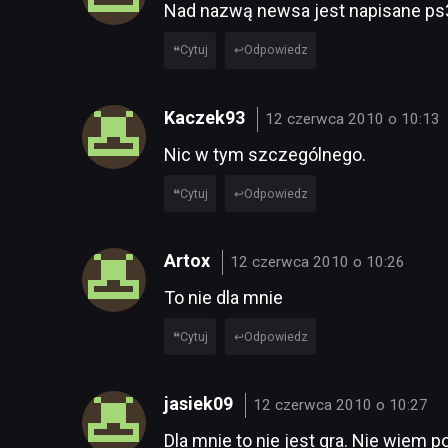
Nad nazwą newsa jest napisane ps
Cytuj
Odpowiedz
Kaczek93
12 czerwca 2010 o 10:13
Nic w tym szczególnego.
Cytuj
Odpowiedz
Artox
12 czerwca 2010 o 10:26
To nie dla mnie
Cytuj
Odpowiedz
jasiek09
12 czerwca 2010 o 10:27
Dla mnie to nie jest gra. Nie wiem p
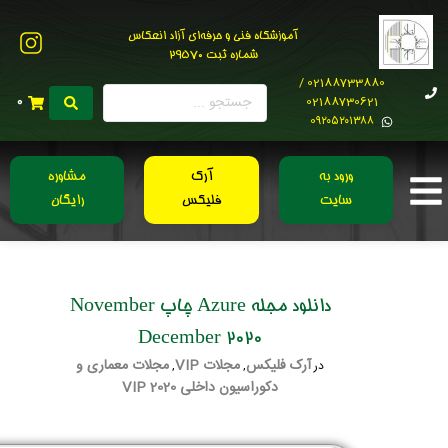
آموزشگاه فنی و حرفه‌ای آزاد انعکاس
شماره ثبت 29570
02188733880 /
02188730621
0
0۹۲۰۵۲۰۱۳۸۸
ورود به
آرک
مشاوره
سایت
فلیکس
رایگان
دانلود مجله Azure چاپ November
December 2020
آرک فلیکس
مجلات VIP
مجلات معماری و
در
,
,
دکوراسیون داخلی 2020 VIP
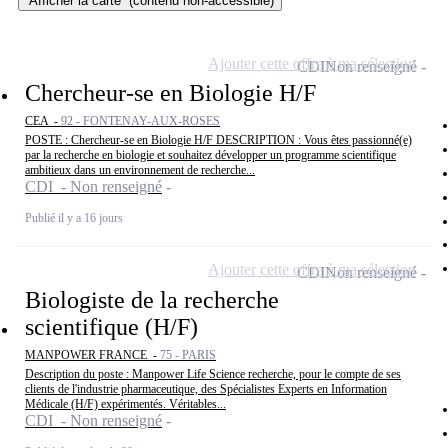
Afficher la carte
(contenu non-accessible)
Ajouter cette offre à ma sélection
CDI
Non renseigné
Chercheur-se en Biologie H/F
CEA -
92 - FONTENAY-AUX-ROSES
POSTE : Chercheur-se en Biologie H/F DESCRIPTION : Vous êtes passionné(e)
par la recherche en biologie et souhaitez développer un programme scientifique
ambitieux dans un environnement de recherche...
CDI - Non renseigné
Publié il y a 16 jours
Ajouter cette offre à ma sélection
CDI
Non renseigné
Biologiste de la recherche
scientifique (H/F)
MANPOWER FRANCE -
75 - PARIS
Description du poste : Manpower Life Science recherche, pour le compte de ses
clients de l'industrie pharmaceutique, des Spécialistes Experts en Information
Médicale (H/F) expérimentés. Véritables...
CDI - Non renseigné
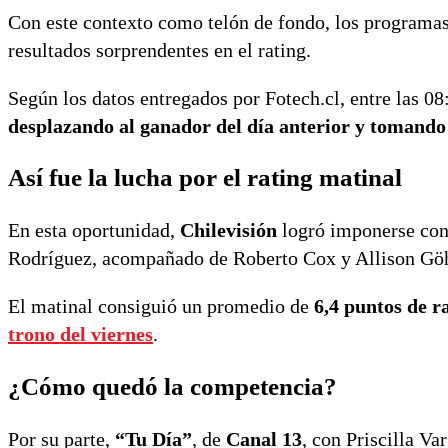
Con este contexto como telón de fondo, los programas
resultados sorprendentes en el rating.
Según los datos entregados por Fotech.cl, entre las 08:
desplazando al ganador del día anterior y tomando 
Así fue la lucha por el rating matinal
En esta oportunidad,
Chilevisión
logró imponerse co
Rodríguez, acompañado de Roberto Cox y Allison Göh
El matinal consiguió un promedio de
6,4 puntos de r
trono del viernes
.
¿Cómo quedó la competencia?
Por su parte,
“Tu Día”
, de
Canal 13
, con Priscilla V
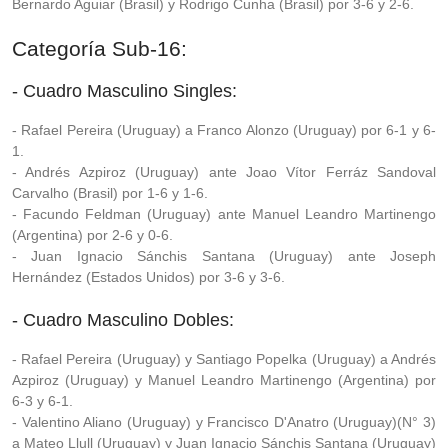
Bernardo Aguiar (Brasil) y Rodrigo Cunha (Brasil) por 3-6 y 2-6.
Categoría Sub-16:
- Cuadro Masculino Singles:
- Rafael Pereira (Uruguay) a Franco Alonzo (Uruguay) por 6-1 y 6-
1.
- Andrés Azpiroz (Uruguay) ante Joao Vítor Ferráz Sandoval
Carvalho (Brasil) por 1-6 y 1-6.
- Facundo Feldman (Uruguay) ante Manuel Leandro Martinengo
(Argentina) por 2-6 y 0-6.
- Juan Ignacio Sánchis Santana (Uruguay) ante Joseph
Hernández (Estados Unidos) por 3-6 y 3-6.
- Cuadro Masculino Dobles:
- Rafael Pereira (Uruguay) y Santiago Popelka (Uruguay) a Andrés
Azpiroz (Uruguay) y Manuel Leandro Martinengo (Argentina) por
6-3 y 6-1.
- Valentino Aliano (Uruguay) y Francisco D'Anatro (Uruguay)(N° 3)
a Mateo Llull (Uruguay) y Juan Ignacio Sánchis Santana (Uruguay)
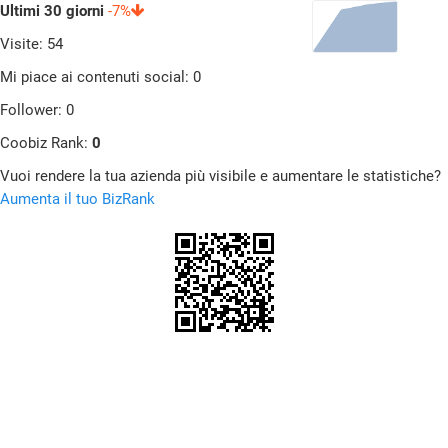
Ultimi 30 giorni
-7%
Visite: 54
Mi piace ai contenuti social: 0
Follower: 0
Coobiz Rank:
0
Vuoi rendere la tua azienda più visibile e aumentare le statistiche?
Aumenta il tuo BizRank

::::

- PROBLEM: Show the lines of the listing above with "Azpiroz".

- SOLUTION:
- Andrés Azpiroz (Uruguay) ante Joao Vítor Ferráz Sandoval
Azpiroz (Uruguay) y Manuel Leandro Martinengo (Argentina) por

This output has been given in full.